Die Kommunikation von Schülern und Lehrern ist wichtig. Doch die elektronischen Wege sind ungeschickt, zumal der Rektor die Verständigung über Facebook untersagt hatte. Also programmierten drei Oberstufenschüler des Ditzinger Gymnasiasiums in der Glemsaue selbst eine schuleigene Informations- und Kommunikationsplattform: „Schlehr.

Ditzingen - Die Vorgabe des Schulleiters ist klar formuliert: Lehrer und Schüler haben in schulischen Angelegenheiten nicht über Facebook zu kommunizieren. „Die dienstliche Anweisung ist mit den Juristen des Regierungspräsidiums (RP) Stuttgart abgestimmt“, sagt der Rektor des Gymnasiums in der Glemsaue, Wolfgang Zakrezewski. Facebook könne eine gute Sache sein. Aber es verbiete sich für die Schule als allgemeines Kommunikationsmedium, „weil nicht jeder bei Facebook ist“.

 

Das RP macht nach eigenen Angaben keine Vorgaben zum Umgang mit dem sozialen Netzwerk. Doch auch die Ditzinger Oberstufenschüler Gregor Freund, Nicolai Thomasius und Nils Wenzler sehen Facebook kritisch – weil alle Informationen im weltweiten Netz präsent sind. Die 16- und 17-Jährigen haben daher in mehr als 200 Stunden ein Programm einzig für die Schule geschaffen: „Schlehr“ – der Name setzt sich aus Schüler und Lehrer zusammen – ist Informations- und Kommunikationsplattform in einem. Doch anders als bei Facebook oder der Lernplattform Moodle „haben wir die Zügel in der Hand, um umzusetzen, was wir als Schule wollen“, erklärt Wenzler.

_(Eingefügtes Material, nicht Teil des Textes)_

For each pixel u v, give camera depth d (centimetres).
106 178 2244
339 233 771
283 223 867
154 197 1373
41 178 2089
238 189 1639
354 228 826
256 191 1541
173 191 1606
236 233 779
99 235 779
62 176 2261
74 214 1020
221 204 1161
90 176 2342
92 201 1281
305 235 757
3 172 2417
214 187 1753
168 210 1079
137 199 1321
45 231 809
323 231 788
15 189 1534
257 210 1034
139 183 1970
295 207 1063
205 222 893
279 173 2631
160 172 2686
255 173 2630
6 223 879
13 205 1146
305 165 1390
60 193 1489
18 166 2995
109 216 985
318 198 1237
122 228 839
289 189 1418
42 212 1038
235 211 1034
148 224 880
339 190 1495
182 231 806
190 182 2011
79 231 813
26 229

Die Information – etwa die Ankündigung einer Theateraufführung – ist dabei ebenso wichtig wie die Kommunikation zwischen Lehrern und Schülern. Schließlich sei dieser Austausch „wichtig, aber bisher ungeschickt“, erzählt Wenzler, der Kopf des Teams. Die Nachrichten der Schüler seien mit „Schlehr“ tatsächlich mehr geworden, stellt die Mathe- und Religionslehrerin Nadine Ott fest. Vielleicht sei die Hemmschwelle niedriger, mit Lehrern direkt in Kontakt zu treten. Ott hat mit ihren Lehrerkollegen Markus Klotz und Demian Sonnentag das Projekt begleitet. Gleichwohl setzt das Schüler-Lehrer-Netzwerk eine hohe Selbstverantwortung im Umgang untereinander voraus. Deshalb haben die Schüler erst ab der Mittelstufe Zugriff.

Die Schüler sollen sich vor allem gegenseitig helfen. Ob Logarithmus oder französische Grammatik: wer im offenen Raum eine Frage stellt, wird bald darauf von einem anderen Schüler eine Antwort bekommen – das jedenfalls hoffen die Macher. Nach der eben zu Ende gegangenen vierwöchigen Testphase mit drei Klassen sind sie aber optimistisch, dass sich das Programm etabliert: Sie registrierten mehrere hundert Nachrichten, 263 diskutierte Themen und 51 angehängte Dateien mit Unterrichtsinformationen.

Die Fragen können im geschlossen Raum des Klassenverbunds oder offen für jeden Schüler und Lehrer zugänglich gestellt werden. Auch im offenen Raum werden die Antworten von Lehrern kontrolliert und, wenn sie richtig sind, entsprechend markiert oder korrigiert. Häufen sich Fragen von Schülern einer Klasse zu einem Thema, ist das für die Lehrer ein Hinweis, dieses im Unterricht zu wiederholen. Fragen im offenen Raum bleiben für nachfolgende Generationen erhalten.

Die programmierenden Schüler setzen darauf, dass sich der offene Raum durchsetzt. So würde sich mit der Zeit eine Wissensdatenbank fast erübrigen. Diese war ursprünglich geplant. Doch die Lehrer hätten sie ständig überprüfen müssen, das schien ihnen zu viel Arbeit. Grundsätzlich begrüßten die Pädagogen aber „Schlehr“, so Sonnentag. Wer keine Fragen beantworten wolle, sei nicht dazu verpflichtet. Der Rektor ist jedenfalls schon jetzt begeistert – vom Programm und seinen Schülern.